* [Activity]
Although the entries contain pictures, the copy should hold only their exact text.

* [Supplied material]
—————

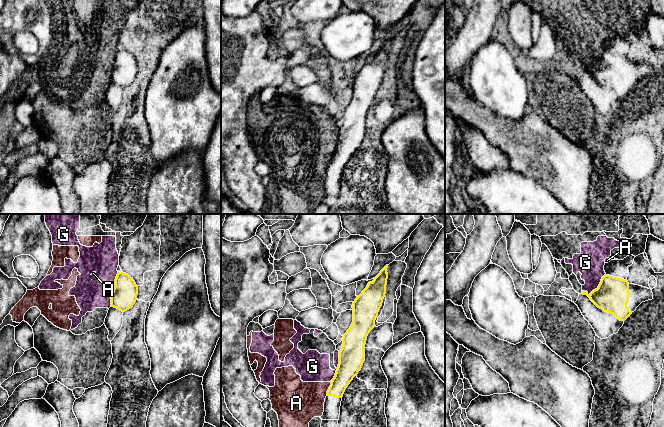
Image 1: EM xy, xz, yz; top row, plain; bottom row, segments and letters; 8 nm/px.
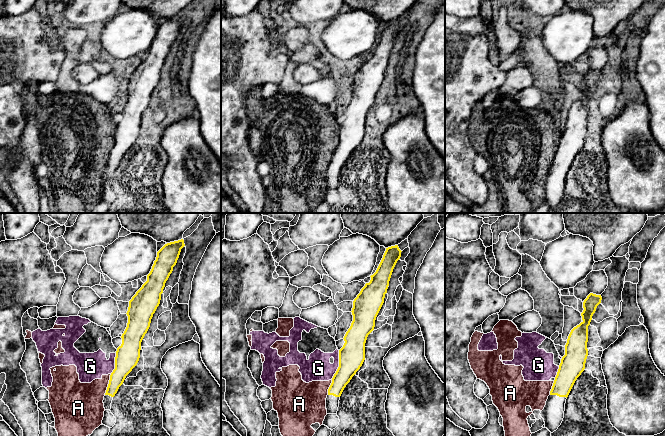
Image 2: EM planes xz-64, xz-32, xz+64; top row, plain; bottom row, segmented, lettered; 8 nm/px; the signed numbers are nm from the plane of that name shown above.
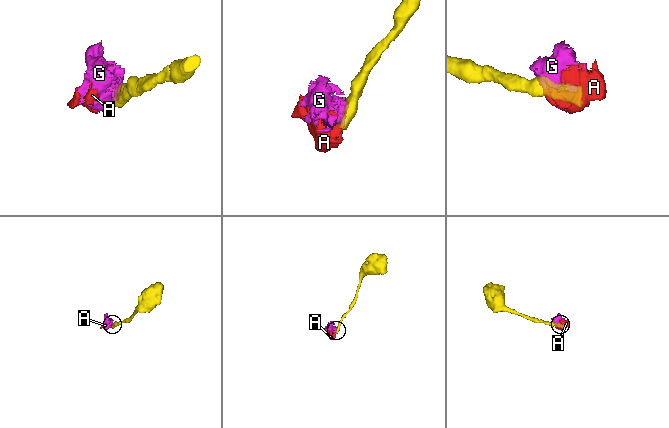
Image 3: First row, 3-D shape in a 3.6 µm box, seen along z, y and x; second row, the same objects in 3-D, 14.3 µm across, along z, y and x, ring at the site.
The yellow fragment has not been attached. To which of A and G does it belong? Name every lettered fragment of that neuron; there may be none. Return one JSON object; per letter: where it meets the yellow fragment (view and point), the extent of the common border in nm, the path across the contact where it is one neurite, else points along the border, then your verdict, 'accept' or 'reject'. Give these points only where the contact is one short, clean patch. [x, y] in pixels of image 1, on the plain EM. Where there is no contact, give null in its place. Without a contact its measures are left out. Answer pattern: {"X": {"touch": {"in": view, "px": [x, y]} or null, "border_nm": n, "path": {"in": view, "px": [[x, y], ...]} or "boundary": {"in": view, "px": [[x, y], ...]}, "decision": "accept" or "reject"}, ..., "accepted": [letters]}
{"A": {"touch": {"in": "xz", "px": [329, 164]}, "border_nm": 130, "boundary": {"in": "xz", "px": [[331, 157], [326, 171]]}, "decision": "reject"}, "G": {"touch": {"in": "yz", "px": [597, 64]}, "border_nm": 240, "boundary": {"in": "yz", "px": [[605, 50], [596, 64], [589, 69], [582, 67]]}, "decision": "reject"}, "accepted": []}

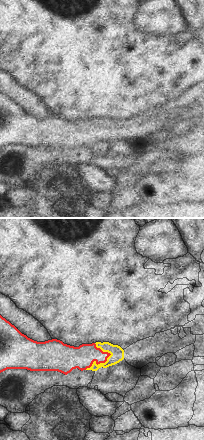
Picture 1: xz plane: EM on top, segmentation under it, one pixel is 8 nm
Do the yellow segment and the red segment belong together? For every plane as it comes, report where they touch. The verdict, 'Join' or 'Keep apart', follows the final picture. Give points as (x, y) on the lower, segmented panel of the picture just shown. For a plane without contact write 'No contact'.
Touches yellow at (98, 364).

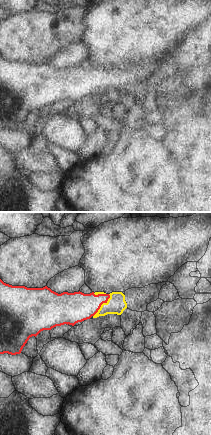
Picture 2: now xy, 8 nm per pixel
Touches yellow at (101, 305).

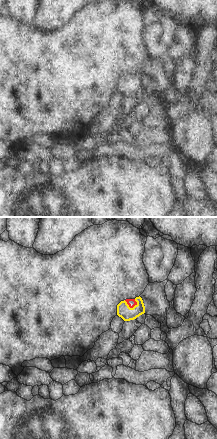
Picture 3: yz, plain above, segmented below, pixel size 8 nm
Touches yellow at (129, 307).

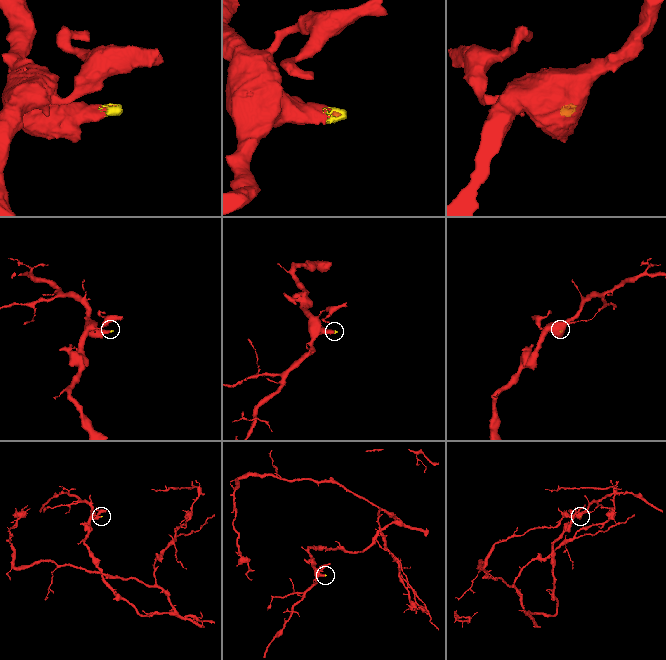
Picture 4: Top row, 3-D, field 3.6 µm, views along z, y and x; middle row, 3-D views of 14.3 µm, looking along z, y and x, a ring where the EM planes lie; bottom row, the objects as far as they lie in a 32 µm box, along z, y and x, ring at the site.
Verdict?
Join.

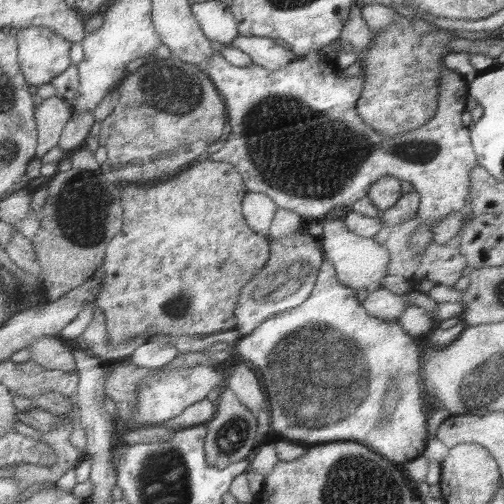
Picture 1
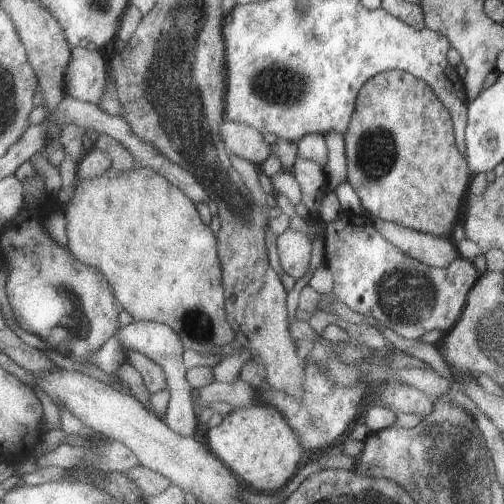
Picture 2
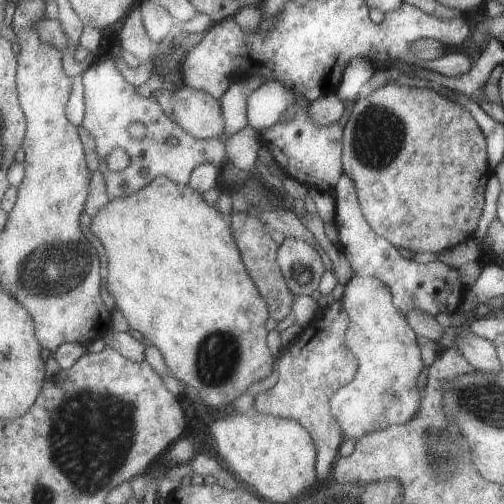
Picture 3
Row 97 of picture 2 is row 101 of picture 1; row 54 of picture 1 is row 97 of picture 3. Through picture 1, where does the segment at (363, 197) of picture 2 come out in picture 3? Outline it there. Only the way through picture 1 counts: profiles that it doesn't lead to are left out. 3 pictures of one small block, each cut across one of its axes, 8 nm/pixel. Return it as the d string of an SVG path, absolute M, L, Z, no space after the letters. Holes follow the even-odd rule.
M395 82L373 92L363 92L363 96L353 102L343 128L341 162L343 174L351 178L357 190L367 224L397 250L407 250L411 254L439 254L473 238L485 206L483 190L489 180L487 142L473 116L445 96L427 90L425 86L409 88Z

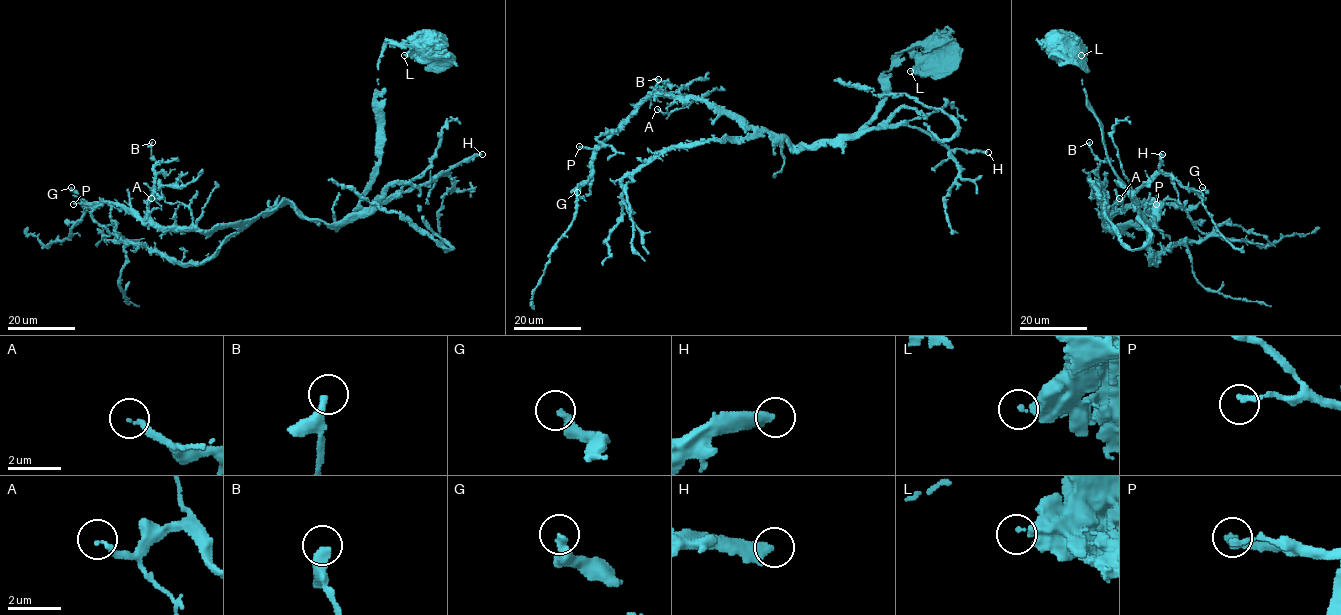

—————

* [Finished exercise]
Image 1: EM xy, xz, yz; top row, plain; bottom row, segments and letters; 8 nm/px.
Image 2: EM planes xz-64, xz-32, xz+64; top row, plain; bottom row, segmented, lettered; 8 nm/px; the signed numbers are nm from the plane of that name shown above.
Image 3: First row, 3-D shape in a 3.6 µm box, seen along z, y and x; second row, the same objects in 3-D, 14.3 µm across, along z, y and x, ring at the site.
The yellow fragment has not been attached. To which of A and G does it belong? Name every lettered fragment of that neuron; there may be none. Return one JSON object; per letter: where it meets the yellow fragment (view and point), the extent of the common border in nm, the path across the contact where it is one neurite, else points along the border, then your verdict, 'accept' or 'reject'. Give these points only where the contact is one short, clean patch. [x, y] in pixels of image 1, on the plain EM. Where there is no contact, give null in its place. Without a contact its measures are left out. Answer pattern: {"X": {"touch": {"in": view, "px": [x, y]} or null, "border_nm": n, "path": {"in": view, "px": [[x, y], ...]} or "boundary": {"in": view, "px": [[x, y], ...]}, "decision": "accept" or "reject"}, ..., "accepted": [letters]}
{"A": {"touch": {"in": "xz", "px": [329, 164]}, "border_nm": 130, "boundary": {"in": "xz", "px": [[331, 157], [326, 171]]}, "decision": "reject"}, "G": {"touch": {"in": "yz", "px": [597, 64]}, "border_nm": 240, "boundary": {"in": "yz", "px": [[605, 50], [596, 64], [589, 69], [582, 67]]}, "decision": "reject"}, "accepted": []}

Picture 1: xz plane: EM on top, segmentation under it, one pixel is 8 nm
Do the yellow segment and the red segment belong together? For every plane as it comes, report where they touch. The verdict, 'Join' or 'Keep apart', follows the final picture. Give points as (x, y) on the lower, segmented panel of the picture just shown. For a plane without contact write 'No contact'.
Touches yellow at (98, 364).

Picture 2: now xy, 8 nm per pixel
Touches yellow at (101, 305).

Picture 3: yz, plain above, segmented below, pixel size 8 nm
Touches yellow at (129, 307).

Picture 4: Top row, 3-D, field 3.6 µm, views along z, y and x; middle row, 3-D views of 14.3 µm, looking along z, y and x, a ring where the EM planes lie; bottom row, the objects as far as they lie in a 32 µm box, along z, y and x, ring at the site.
Verdict?
Join.

Picture 1
Picture 2
Picture 3
Row 97 of picture 2 is row 101 of picture 1; row 54 of picture 1 is row 97 of picture 3. Through picture 1, where does the segment at (363, 197) of picture 2 come out in picture 3? Outline it there. Only the way through picture 1 counts: profiles that it doesn't lead to are left out. 3 pictures of one small block, each cut across one of its axes, 8 nm/pixel. Return it as the d string of an SVG path, absolute M, L, Z, no space after the letters. Holes follow the even-odd rule.
M395 82L373 92L363 92L363 96L353 102L343 128L341 162L343 174L351 178L357 190L367 224L397 250L407 250L411 254L439 254L473 238L485 206L483 190L489 180L487 142L473 116L445 96L427 90L425 86L409 88Z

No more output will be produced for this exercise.